Southern Comfort is a fruit, spice and whiskey flavored liqueur made from neutral spirits and produced since 1874—though not always by the modern formula. The brand was created by bartender Martin Wilkes Heron in New Orleans, when he wanted to make a better tasting whiskey.
Southern Comfort has expanded over the years and has several product offerings globally.
In the US Southern Comfort is available as 100 US proof (50% alcohol by volume), and 70 US proof (35% alcohol by volume). Southern Comfort Special Reserve, found in duty-free shops, is a blend of Southern Comfort and bourbon, and is 80 US proof.
Southern Comfort also produces Ready-To-Pour cocktails available in the US including Southern Comfort Sweet Tea, Southern Comfort Hurricane and Southern Comfort Lemonade, which are all 30 proof (15% alcohol by volume).

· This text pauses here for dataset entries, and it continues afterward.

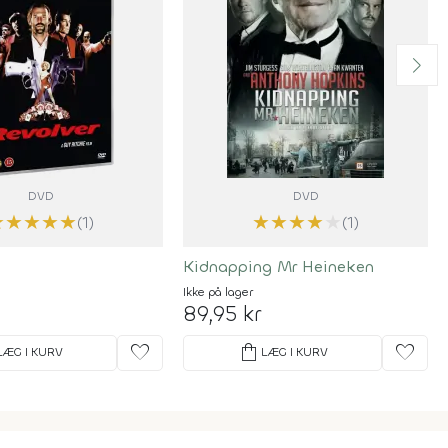
DVD
DVD
★
★
★
★
★
★
★
★
★
★
(1)
(1)
Kidnapping Mr Heineken
Ikke på lager
89,95 kr
favorite
shopping_bag
favorite
LÆG I KURV
LÆG I KURV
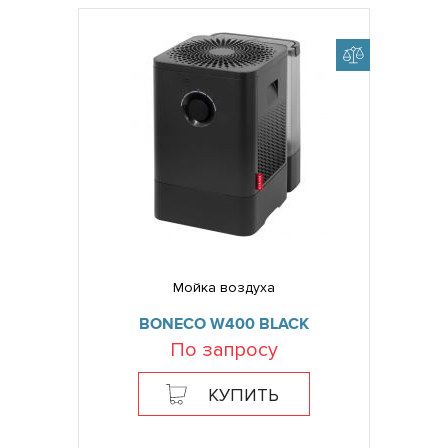
Мойка воздуха
BONECO W400 BLACK
По запросу
КУПИТЬ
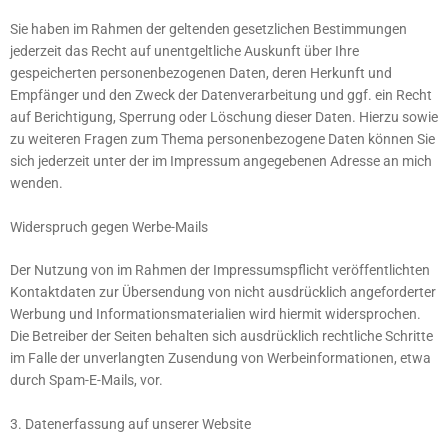
Sie haben im Rahmen der geltenden gesetzlichen Bestimmungen
jederzeit das Recht auf unentgeltliche Auskunft über Ihre
gespeicherten personenbezogenen Daten, deren Herkunft und
Empfänger und den Zweck der Datenverarbeitung und ggf. ein Recht
auf Berichtigung, Sperrung oder Löschung dieser Daten. Hierzu sowie
zu weiteren Fragen zum Thema personenbezogene Daten können Sie
sich jederzeit unter der im Impressum angegebenen Adresse an mich
wenden.
Widerspruch gegen Werbe-Mails
Der Nutzung von im Rahmen der Impressumspflicht veröffentlichten
Kontaktdaten zur Übersendung von nicht ausdrücklich angeforderter
Werbung und Informationsmaterialien wird hiermit widersprochen.
Die Betreiber der Seiten behalten sich ausdrücklich rechtliche Schritte
im Falle der unverlangten Zusendung von Werbeinformationen, etwa
durch Spam-E-Mails, vor.
3. Datenerfassung auf unserer Website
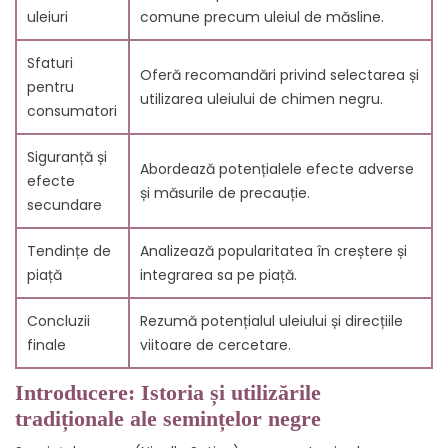
uleiuri
comune precum uleiul de măsline.
Sfaturi
Oferă recomandări privind selectarea și
pentru
utilizarea uleiului de chimen negru.
consumatori
Siguranță și
Abordează potențialele efecte adverse
efecte
și măsurile de precauție.
secundare
Tendințe de
Analizează popularitatea în creștere și
piață
integrarea sa pe piață.
Concluzii
Rezumă potențialul uleiului și direcțiile
finale
viitoare de cercetare.
Introducere: Istoria și utilizările
tradiționale ale semințelor negre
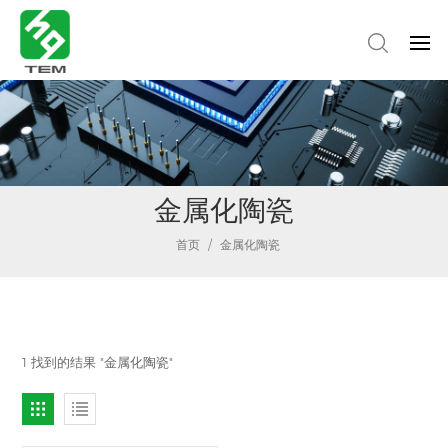
金属化陶瓷
首页
/
金属化陶瓷
1 找到的结果 "金属化陶瓷"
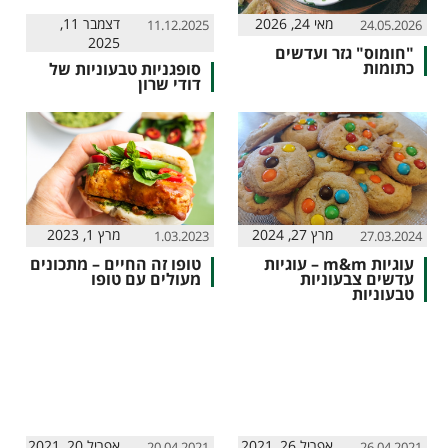
מאי 24, 2026
דצמבר 11,
11.12.2025
24.05.2026
2025
"חומוס" גזר ועדשים
כתומות
סופגניות טבעוניות של
דודי שרון
מרץ 27, 2024
מרץ 1, 2023
1.03.2023
27.03.2024
עוגיות m&m – עוגיות
טופו זה החיים – מתכונים
עדשים צבעוניות
מעולים עם טופו
טבעוניות
אפריל 26, 2021
אפריל 20, 2021
20.04.2021
26.04.2021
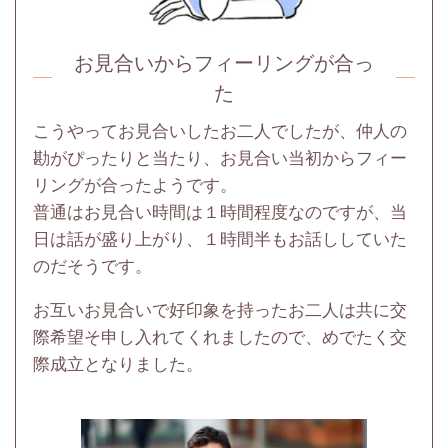
お見合いからフィーリングが合っ
た
こうやってお見合いしたお二人でしたが、仲人の
勘がぴったりと当たり、お見合い当初からフィー
リングが合ったようです。
普通はお見合い時間は１時間程度なのですが、当
日は話が盛り上がり、１時間半もお話ししていた
のだそうです。
お互いお見合いで好印象を持ったお二人は共に交
際希望そ申し入れてくれましたので、めでたく交
際成立となりました。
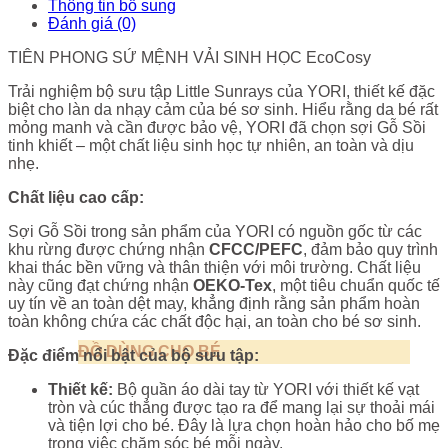
Thông tin bổ sung
Đánh giá (0)
TIÊN PHONG SỨ MỆNH VẢI SINH HỌC EcoCosy
Trải nghiệm bộ sưu tập Little Sunrays của YORI, thiết kế đặc
biệt cho làn da nhạy cảm của bé sơ sinh. Hiểu rằng da bé rất
mỏng manh và cần được bảo vệ, YORI đã chọn sợi Gỗ Sồi
tinh khiết – một chất liệu sinh học tự nhiên, an toàn và dịu
nhẹ.
Ch
ất liệu cao cấp
:
Sợi Gỗ Sồi trong sản phẩm của YORI có nguồn gốc từ các
khu rừng được chứng nhận
CFCC/PEFC
, đảm bảo quy trình
khai thác bền vững và thân thiện với môi trường. Chất liệu
này cũng đạt chứng nhận
OEKO-Tex
, một tiêu chuẩn quốc tế
uy tín về an toàn dệt may, khẳng định rằng sản phẩm hoàn
toàn không chứa các chất độc hại, an toàn cho bé sơ sinh.
ĐỒ DÙNG CHO BÉ
Đ
ặc điểm nổi bật của bộ sưu tập
:
Thiết kế:
Bộ quần áo dài tay từ YORI với thiết kế vạt
tròn và cúc thẳng được tạo ra để mang lại sự thoải mái
và tiện lợi cho bé. Đây là lựa chọn hoàn hảo cho bố mẹ
trong việc chăm sóc bé mỗi ngày.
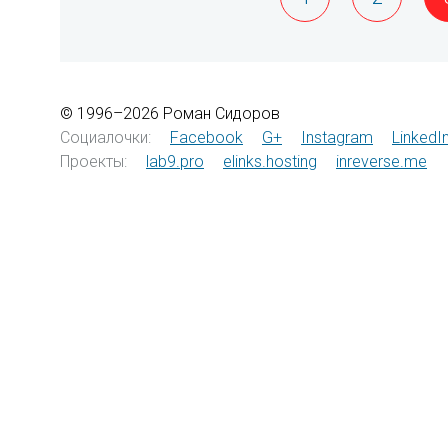
© 1996–2026 Роман Сидоров
Социалочки:
Facebook
G+
Instagram
LinkedI
Проекты:
lab9.pro
elinks.hosting
inreverse.me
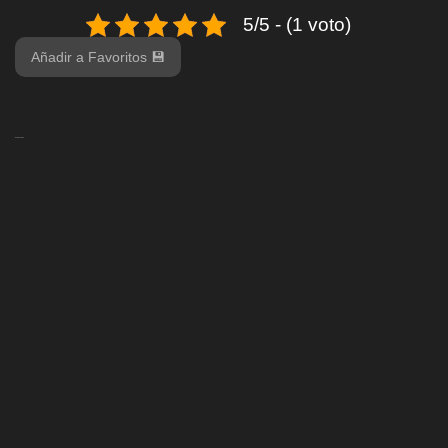
5/5 - (1 voto)
Añadir a Favoritos 💾
Deja tu opinión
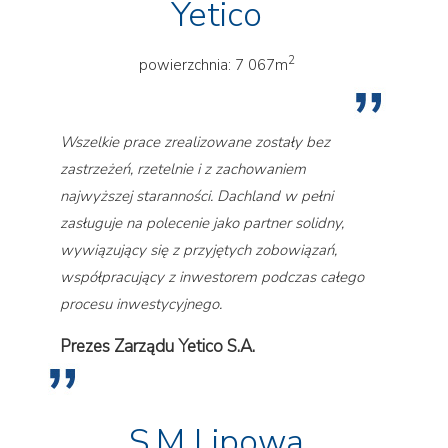
Yetico
2
powierzchnia: 7 067m
Wszelkie prace zrealizowane zostały bez
zastrzeżeń, rzetelnie i z zachowaniem
najwyższej staranności. Dachland w pełni
zasługuje na polecenie jako partner solidny,
wywiązujący się z przyjętych zobowiązań,
współpracujący z inwestorem podczas całego
procesu inwestycyjnego.
Prezes Zarządu Yetico S.A.
S.M Lipowa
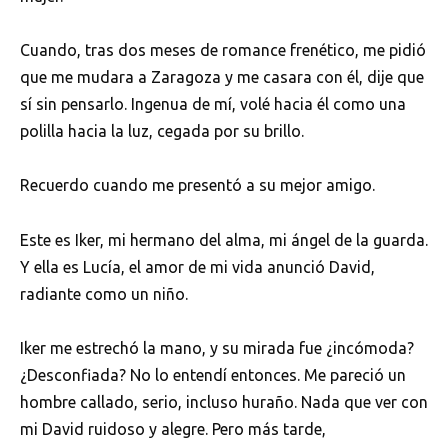
Cuando, tras dos meses de romance frenético, me pidió
que me mudara a Zaragoza y me casara con él, dije que
sí sin pensarlo. Ingenua de mí, volé hacia él como una
polilla hacia la luz, cegada por su brillo.
Recuerdo cuando me presentó a su mejor amigo.
Este es Iker, mi hermano del alma, mi ángel de la guarda.
Y ella es Lucía, el amor de mi vida anunció David,
radiante como un niño.
Iker me estrechó la mano, y su mirada fue ¿incómoda?
¿Desconfiada? No lo entendí entonces. Me pareció un
hombre callado, serio, incluso huraño. Nada que ver con
mi David ruidoso y alegre. Pero más tarde,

Southern Comfort Lime released in the Summer of 2010 is 55 proof (27.5% alcohol by volume).
Outside the US, Southern Comfort produces single-serve cocktails including Southern Comfort Lemonade and Lime in the UK, and Southern Comfort and Cola in Australia.
The Brown-Forman Corporation owns the Southern Comfort brand.
Outside of the Americas, Southern Comfort is produced and bottled in Dublin, Ireland.
Southern Comfort was first produced by Irish bartender Martin Wilkes Heron (1850–1920), the son of a boat-builder. Legend says it was created and sold at McCauley’s Tavern at the corner of Richard and St. Peter Street in the French Quarter of New Orleans, Louisiana. However, St. Peter Street and Richard Street do not intersect, though Richard Street does intersect with S. Peters Street in the Lower Garden District near the Mississippi River. According to the New Orleans Convention & Visitors Bureau, McCauley's Tavern was "just off Bourbon Street," and the original form of the drink was called "Cuffs and Buttons."
Heron moved to Memphis, Tennessee in 1889, patented his creation, and began selling it in sealed bottles with the slogan "None Genuine But Mine" and "Two per customer. No Gentleman would ask for more." Southern Comfort won the gold medal at the 1904 World's Fair in St. Louis, Missouri.
In an episode of The Thirsty Traveler entitled "A River of Whiskey," spirits historian Chris Morris describes the original recipe of Southern Comfort. Heron began with good-quality bourbon and would add: "An inch of vanilla bean, about a quarter of a lemon, half of a cinnamon stick, four cloves, a few cherries, and an orange bit or two. He would let this soak for days. And right when he was ready to finish, he would add his sweetener: he liked to use honey."